Quantifying the role of modifiable risk factors in the differences in cardiovascular disease mortality rates between metropolitan and rural populations in Australia: a macrosimulation modelling study
journal contributionposted on 2017-11-03, 00:00 authored by Laura AlstonLaura Alston, Karen Peterson, Jane JacobsJane Jacobs, Steven AllenderSteven Allender, Melanie NicholsMelanie Nichols
OBJECTIVES: The study aimed (1) to quantify differences in modifiable risk factors between urban and rural populations, and (2) to determine the number of rural cardiovascular disease (CVD) and ischaemic heart disease (IHD) deaths that could be averted or delayed if risk factor levels in rural areas were equivalent to metropolitan areas.
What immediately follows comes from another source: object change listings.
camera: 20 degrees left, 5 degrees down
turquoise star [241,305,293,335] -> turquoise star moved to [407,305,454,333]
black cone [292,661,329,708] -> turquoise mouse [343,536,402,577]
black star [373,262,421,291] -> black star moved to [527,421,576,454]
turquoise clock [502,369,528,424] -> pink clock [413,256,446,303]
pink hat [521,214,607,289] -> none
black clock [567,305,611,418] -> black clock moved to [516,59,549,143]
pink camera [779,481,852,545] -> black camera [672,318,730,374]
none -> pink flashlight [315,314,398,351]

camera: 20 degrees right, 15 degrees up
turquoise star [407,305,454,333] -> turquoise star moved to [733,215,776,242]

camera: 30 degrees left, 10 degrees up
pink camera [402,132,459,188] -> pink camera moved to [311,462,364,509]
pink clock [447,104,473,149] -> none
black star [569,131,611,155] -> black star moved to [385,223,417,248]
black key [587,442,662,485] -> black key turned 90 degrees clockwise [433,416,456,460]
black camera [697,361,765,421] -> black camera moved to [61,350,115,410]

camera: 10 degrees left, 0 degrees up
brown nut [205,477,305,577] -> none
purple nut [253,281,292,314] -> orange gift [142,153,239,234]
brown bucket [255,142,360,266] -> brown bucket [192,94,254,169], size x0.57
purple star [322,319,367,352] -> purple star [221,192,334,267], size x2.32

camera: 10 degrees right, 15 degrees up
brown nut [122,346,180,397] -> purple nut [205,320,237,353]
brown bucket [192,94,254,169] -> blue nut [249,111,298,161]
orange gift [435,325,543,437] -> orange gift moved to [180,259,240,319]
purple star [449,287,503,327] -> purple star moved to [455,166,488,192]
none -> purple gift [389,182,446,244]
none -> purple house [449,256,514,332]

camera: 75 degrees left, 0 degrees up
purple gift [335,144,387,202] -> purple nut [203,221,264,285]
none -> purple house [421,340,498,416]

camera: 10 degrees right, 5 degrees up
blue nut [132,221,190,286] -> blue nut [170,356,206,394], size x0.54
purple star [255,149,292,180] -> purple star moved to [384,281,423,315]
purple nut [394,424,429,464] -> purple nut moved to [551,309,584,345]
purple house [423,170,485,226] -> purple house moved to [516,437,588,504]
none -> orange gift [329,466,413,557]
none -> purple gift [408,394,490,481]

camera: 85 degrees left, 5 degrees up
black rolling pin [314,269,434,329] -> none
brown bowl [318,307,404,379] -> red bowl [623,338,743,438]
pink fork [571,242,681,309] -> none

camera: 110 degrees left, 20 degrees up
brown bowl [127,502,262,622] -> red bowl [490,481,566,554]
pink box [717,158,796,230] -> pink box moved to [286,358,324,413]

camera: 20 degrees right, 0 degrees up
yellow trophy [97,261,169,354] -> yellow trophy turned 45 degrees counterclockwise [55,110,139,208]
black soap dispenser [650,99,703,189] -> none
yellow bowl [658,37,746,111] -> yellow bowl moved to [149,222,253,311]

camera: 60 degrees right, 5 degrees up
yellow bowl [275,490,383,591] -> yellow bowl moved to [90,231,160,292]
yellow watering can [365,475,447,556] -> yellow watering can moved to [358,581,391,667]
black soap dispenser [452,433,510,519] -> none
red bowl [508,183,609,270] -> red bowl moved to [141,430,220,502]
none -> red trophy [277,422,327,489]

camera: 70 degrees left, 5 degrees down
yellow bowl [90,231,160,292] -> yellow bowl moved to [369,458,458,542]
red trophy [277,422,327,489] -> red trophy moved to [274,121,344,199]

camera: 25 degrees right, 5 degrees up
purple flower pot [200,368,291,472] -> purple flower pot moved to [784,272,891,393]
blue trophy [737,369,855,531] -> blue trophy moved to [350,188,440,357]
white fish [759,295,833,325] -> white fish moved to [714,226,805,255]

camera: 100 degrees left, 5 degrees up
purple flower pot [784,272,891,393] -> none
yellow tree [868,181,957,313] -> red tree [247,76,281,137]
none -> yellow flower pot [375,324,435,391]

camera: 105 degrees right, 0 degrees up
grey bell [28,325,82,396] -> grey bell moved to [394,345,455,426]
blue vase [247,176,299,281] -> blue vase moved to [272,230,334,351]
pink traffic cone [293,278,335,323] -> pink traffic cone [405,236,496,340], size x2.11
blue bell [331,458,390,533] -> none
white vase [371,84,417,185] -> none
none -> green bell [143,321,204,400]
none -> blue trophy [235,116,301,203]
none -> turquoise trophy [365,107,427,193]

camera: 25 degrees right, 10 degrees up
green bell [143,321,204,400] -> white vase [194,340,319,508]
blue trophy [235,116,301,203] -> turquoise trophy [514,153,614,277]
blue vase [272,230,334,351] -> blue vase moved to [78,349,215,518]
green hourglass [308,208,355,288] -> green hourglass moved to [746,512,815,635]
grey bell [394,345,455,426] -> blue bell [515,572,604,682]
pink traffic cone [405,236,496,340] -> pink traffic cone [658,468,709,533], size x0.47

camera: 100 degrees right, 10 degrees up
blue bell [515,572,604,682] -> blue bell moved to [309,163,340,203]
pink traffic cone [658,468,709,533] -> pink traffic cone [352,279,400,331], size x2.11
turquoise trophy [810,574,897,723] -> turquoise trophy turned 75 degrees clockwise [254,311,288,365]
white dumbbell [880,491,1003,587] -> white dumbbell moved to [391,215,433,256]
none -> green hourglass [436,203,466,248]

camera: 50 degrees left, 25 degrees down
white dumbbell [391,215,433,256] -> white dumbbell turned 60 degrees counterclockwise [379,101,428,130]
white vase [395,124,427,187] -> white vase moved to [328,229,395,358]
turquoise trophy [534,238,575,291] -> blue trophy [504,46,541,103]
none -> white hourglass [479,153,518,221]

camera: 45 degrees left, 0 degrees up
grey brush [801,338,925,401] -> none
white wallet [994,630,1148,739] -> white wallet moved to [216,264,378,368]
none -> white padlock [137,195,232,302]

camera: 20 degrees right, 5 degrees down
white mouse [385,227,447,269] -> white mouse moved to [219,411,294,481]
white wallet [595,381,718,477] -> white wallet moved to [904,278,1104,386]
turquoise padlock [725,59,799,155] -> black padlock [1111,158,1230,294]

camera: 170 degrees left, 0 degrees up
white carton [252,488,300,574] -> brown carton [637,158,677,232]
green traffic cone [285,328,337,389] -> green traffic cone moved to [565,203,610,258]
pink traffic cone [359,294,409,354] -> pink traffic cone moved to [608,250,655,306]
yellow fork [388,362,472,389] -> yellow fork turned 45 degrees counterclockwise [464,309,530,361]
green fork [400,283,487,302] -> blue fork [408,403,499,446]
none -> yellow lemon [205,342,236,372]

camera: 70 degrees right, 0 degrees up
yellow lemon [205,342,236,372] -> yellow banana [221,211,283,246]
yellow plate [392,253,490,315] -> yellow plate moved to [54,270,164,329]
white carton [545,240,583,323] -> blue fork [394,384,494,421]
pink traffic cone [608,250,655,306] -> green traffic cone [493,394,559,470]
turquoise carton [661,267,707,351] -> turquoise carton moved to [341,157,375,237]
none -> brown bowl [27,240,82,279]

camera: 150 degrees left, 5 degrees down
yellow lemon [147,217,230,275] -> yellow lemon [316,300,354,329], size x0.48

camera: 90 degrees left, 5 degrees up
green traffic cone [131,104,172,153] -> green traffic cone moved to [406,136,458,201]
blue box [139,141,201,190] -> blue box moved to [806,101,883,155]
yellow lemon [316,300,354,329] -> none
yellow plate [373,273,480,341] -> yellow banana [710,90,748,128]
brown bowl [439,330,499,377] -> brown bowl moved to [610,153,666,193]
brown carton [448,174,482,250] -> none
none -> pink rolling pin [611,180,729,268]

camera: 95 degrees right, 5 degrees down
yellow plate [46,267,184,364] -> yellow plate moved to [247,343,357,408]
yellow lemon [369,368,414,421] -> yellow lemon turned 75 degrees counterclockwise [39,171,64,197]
SETTING: National population estimates, risk factor prevalence, CVD and IHD deaths data were analysed by rurality using a macrosimulation Preventable Risk Integrated Model for chronic disease risk. Uncertainty analysis was conducted using a Monte Carlo simulation of 10 000 iterations to calculate 95% credible intervals (CIs). PARTICIPANTS: National data sets of men and women over the age of 18 years living in urban and rural Australia. RESULTS: If people living in rural Australia had the same levels of risk factors as those in metropolitan areas, approximately 1461 (95% CI 1107 to 1791) deaths could be delayed from CVD annually. Of these CVD deaths, 793 (95% CI 506 to 1065) would be from IHD. The IHD mortality gap between metropolitan and rural populations would be reduced by 38.2% (95% CI 24.4% to 50.6%). CONCLUSIONS: A significant portion of deaths from CVD and IHD could be averted with improvements in risk factors; more than one-third of the excess IHD deaths in rural Australia were attributed to differences in risk factors. As much as two-thirds of the increased IHD mortality rate in rural areas could not be accounted for by modifiable risk factors, however, and this requires further investigation.